I’d not heard of Frederic
December 2025 › Forums › General discussion › Fredric jameson – Representing Capital: A Reading of Volume One › I’d not heard of Frederic
I’d not heard of Frederic Jameson before but perhaps I should have since, apparently, he invented “postmodernism”. Since this is a load of old rubbish this suggests you should hold off buying the book until you get a further opinion from someone who knows more about him. If you want a literary approach to Capital there’s always Francis Wheen’s Das Kapital: A Biography (reviewed in the Socialist Standard, on this site at http://www.worldsocialism.org/spgb/socialist-standard/2000s/2007/no-1239-november-2007/book-reviews ).Judging by the interview (and of course it’s a good thing that Marx’s ideas should be being discussed), Jameson seems to be a bit of an “underconsumptionist” (see the thread on Andrew Kliman, who criticises this approach). Capital is not really “a book about unemployment” in the sense that it argues that capitalism’s tendency to replace living labour in the production process will eventually lead to its collapse because if fewer and fewer workers are being paid wages there’ll be fewer and fewer consumers to buy the products.
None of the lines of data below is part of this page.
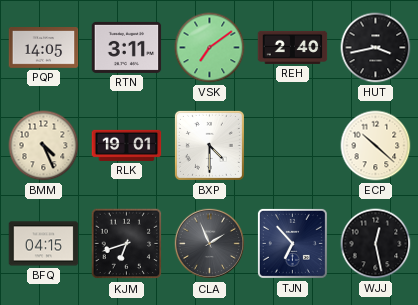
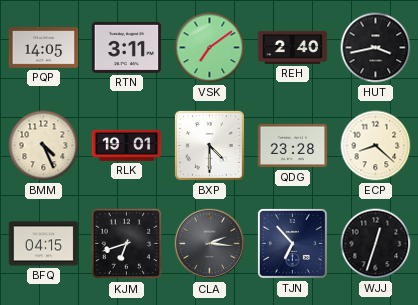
QDG: none -> 23:28
ECP: 10:22 -> 8:22
CLA: 1:56 -> 2:16
WJJ: 12:28 -> 12:33
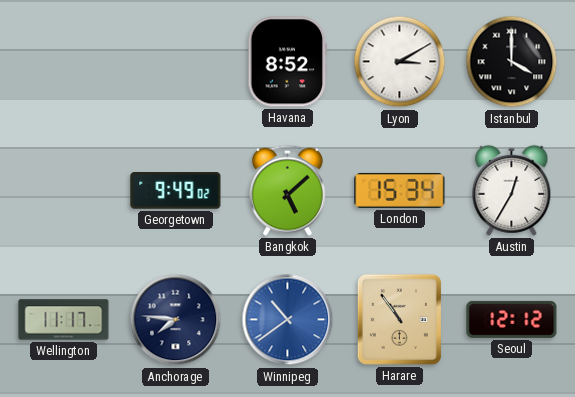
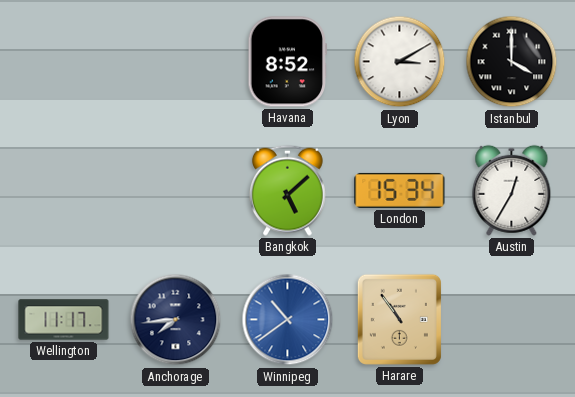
Georgetown: 9:49 -> none
Anchorage: 7:46 -> 7:44
Seoul: 12:12 -> none
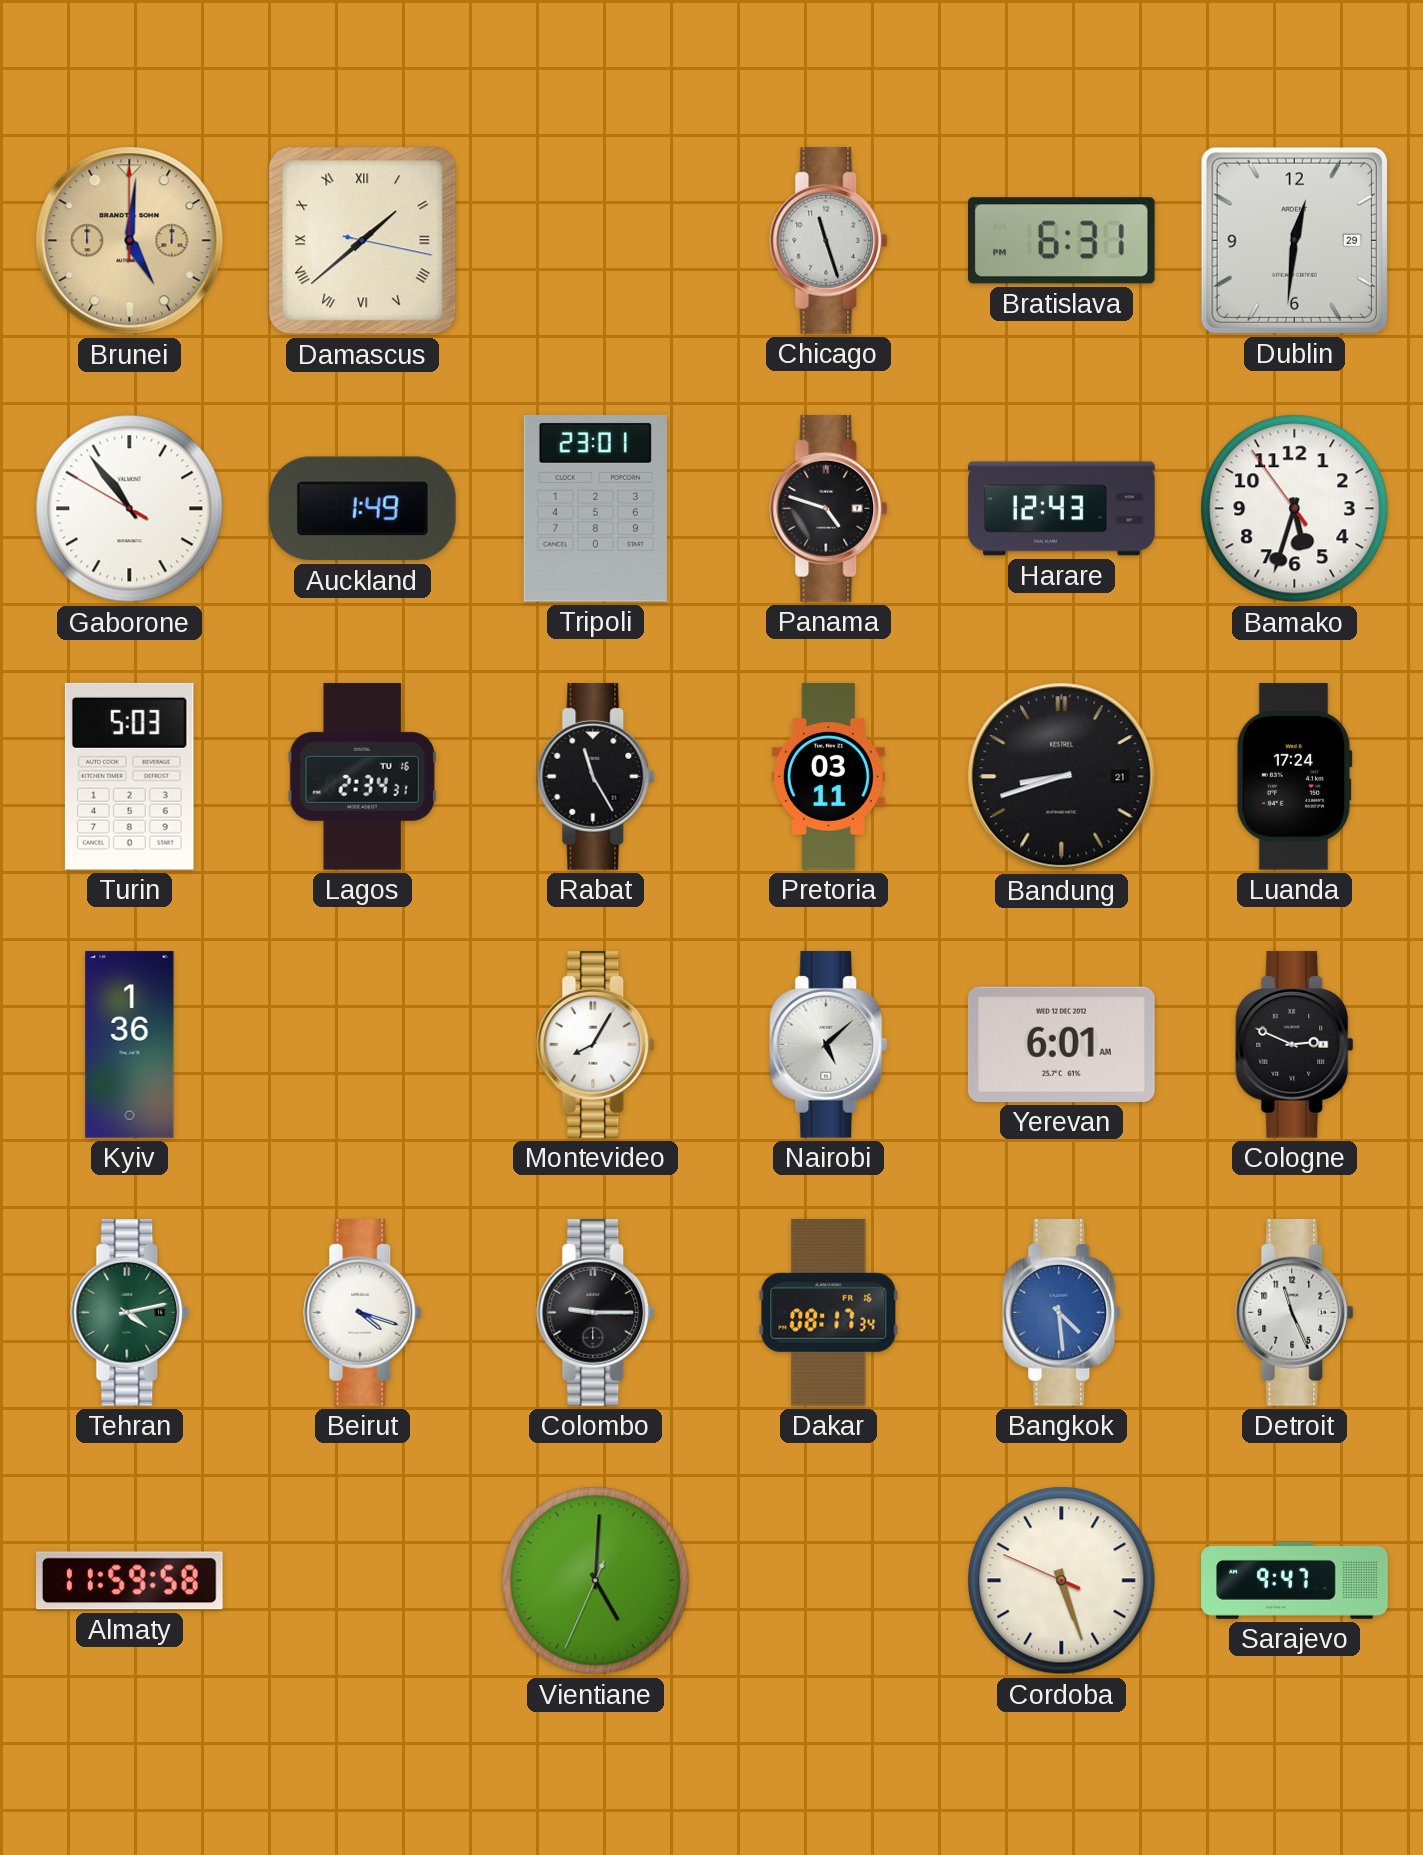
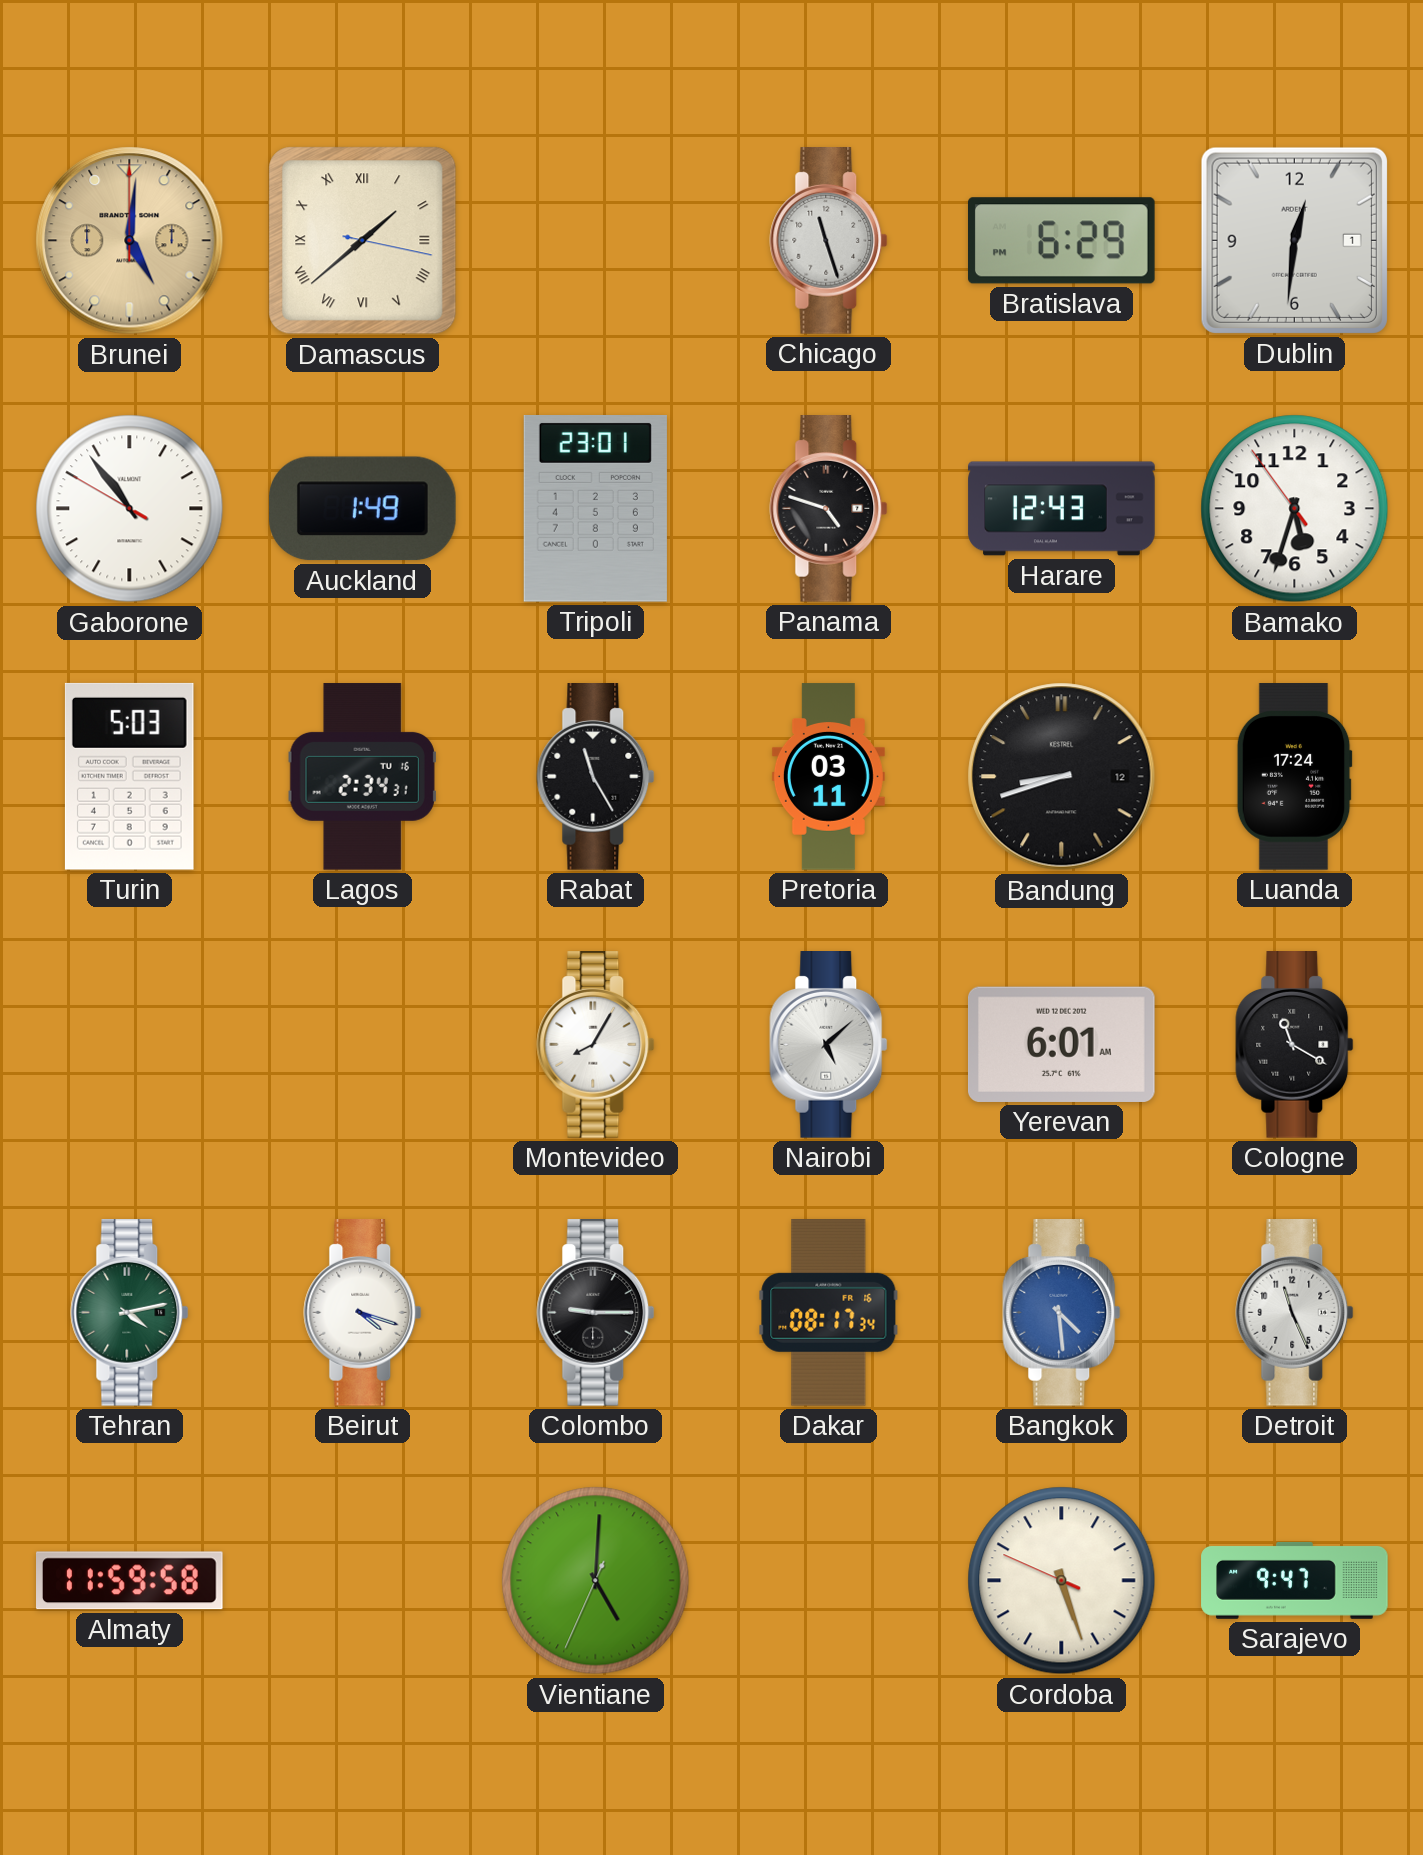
Bratislava: 6:31 -> 6:29
Dublin date: 29 -> 1
Bandung date: 21 -> 12
Kyiv: 1:36 -> none
Cologne: 2:49 -> 11:20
This, incidentally, is an analysis of capitalism that is shared by Peter Joseph and the Zeitgeist movement.What it overlooks is that what drives capitalism is not consumer demand, but investment demand, ie investment with a view to profit and the re-investment of profit as more capital. If the “underconsumptionist” theory was right — and people were putting it forward in Marx’s day — capitalism should have collapsed a long time ago. The fact that it hasn’t shows there must be something wrong with the theory.